Die griechischen Philosophen dieses Namens verachteten den einfachen Glauben an bestimmte Werte und den daraus erfolgenden Handlungen. Nicht die Werte an sich, die durchaus gut sein können – wenn man sie sich immer wieder neu erarbeitet. Nicht unähnlich dem Aphorismus

Freiheit wird einem nicht gegeben, man muss sie sich immer neu erkämpfen.

Es fällt recht leicht, ‘Zyniker’ und ‘Zynismus’ negativ zu verwenden. Die Verachtung der Tradition als Grundlage von Moral ist schnell missverstanden als Verachtung der Werte selbst. Von da ist es nur ein kleiner Schritt Zynismus mit Menschenverachtung gleichzusetzen.

Doch Wörter wie ‘Sozialtourismus’ oder ‘Kollateralschaden’ oder ‘Humankapital’, die eine menschenverachtende Sicht hinter Buchstabenverschleierung3 versucht zu verstecken, sind nicht zynisch, sie sind eher nihilistisch, bestreiten, dass es allgemeingültige Werte überhaupt gäbe.

Wie Satire richtet sich Zynismus gegen Starke, nicht gegen Schwache, er zeigt die Hohlheit der Gesellschaft auf, nicht das Unvermögen des Einzelnen [dafür gibt’s ja wieder den Sarkasmus]. Zusammengehalten werden Satire, Zynismus, Sarkasmus und Ironie durch den Gedanken, Erkenntnisgewinn zu schaffen. Das liegt dem Witz im engeren Sinne, also dem, was in Büchern und Comedy-TV-Shows gesammelt wird, nicht zugrunde. Er will zum Lachen bringen, je mehr Menschen, desto besser. Was oft dazu führt, dass er nur den kleinsten gemeinsamen Nenner sucht – Fürze, dicke Frauen oder nervende Schwiegereltern.

Notes:
1. Patzige Antworten sind noch was anderes.
2. vom altgriechischen ‘kynikos’ bzw. ‘kynos’ – hündisch, Hund.
3. ’Newspeak’, wie es George Orwell in 1984 nennt.

Nach dem Abitur habe ich an der Universität Hamburg Anglistik, Amerikanistik, Soziologie und Philosophie studiert. Den Magister Artium machte ich 1992/93, danach arbeitete ich an meiner Promotion, die ich aus verschiedenen Gründen aufsteckte. Ich beschäftige mich meist mit drei Aspekten der Literatur: - soziologisch [Was erzählt uns der Text über die Gesellschaft] - technisch [Wie funktioniert so ein Text eigentlich] - praktisch [Wie bringen wir Bedeutung zum Leser] Aber auch theoretische Themen liegen mir nicht fern, z.B. die Frage, inwieweit literarische Texte außerhalb von Literatur- und Kunstgeschichte verständlich sein müssen. Oder simpler: Für wen schreiben Autoren eigentlich?

1 Kommentar

  1. Der Sarkasmus ist das spöttische unangenehme Austoßen, das intendiert oder bewirkt wird oder werden soll. Für Sie womöglich das “Menschenverachtende”, für andere Anderes.

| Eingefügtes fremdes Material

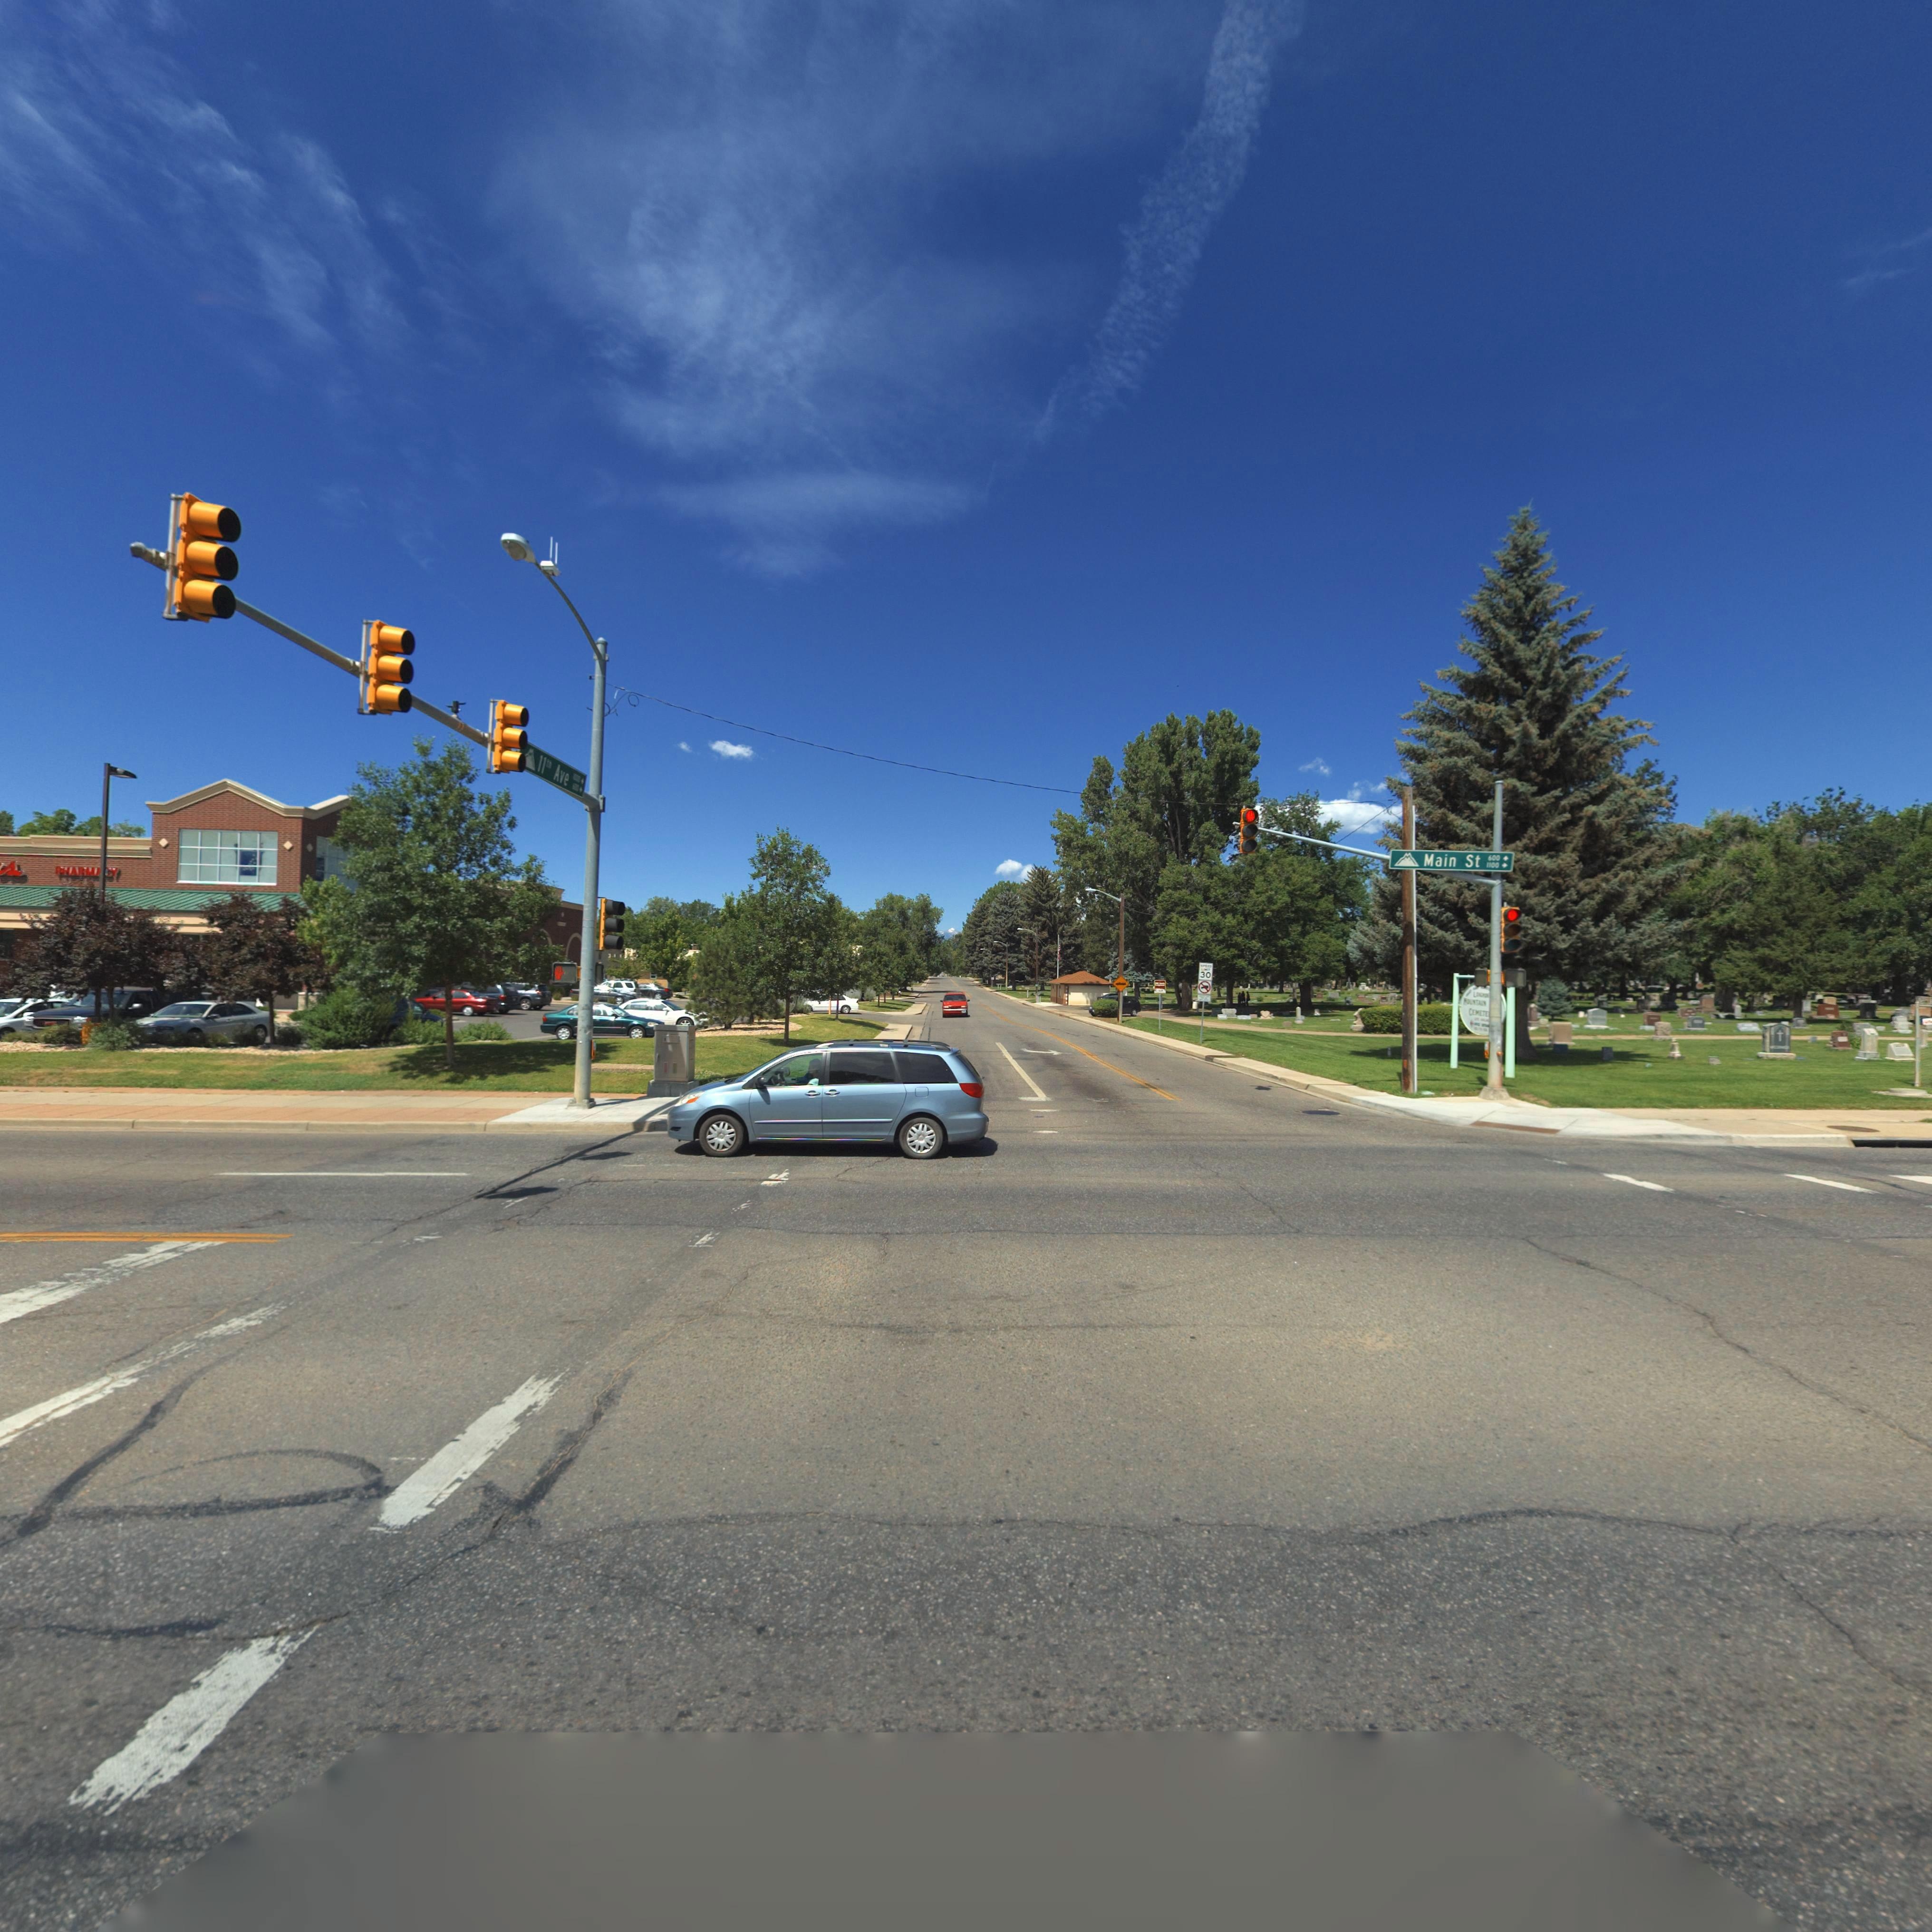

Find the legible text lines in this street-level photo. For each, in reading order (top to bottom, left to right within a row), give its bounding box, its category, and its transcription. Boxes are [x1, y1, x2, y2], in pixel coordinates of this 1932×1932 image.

    Er richtet sich gerne auch gegen Schwache oder vermeintlich Schwache, die Grenzen zur Hundigkeit (“Zynismus”) sind hier schnell überschritten.
    In übelstmöglicher Form richtet sich der Sarkasmus, im Sinne eines voraufklärerischen Humors, an Weisungsbefugte oder Beherrschte, beispielhaft in der Art: “Der Sklave will nicht gehorchen, man schneide im beide Ohren ab, um dann zu sehen, wie es horcht. *Muahahahahah* ” – in dieser Form wäre er zu verwerfen.


    Insgesamt, und der Schreiber dieser Zeilen beobachtet die hiesige Nachrichtenlage schon seit Längerem, wie kriegen Sie es hin, als Humortheoretiker, möglicherweise sogar als geborener, Meinungen als ‘Nicht-Meinungen‘ dastehen zu lassen, wäre es nicht cooler diese abzuweisen?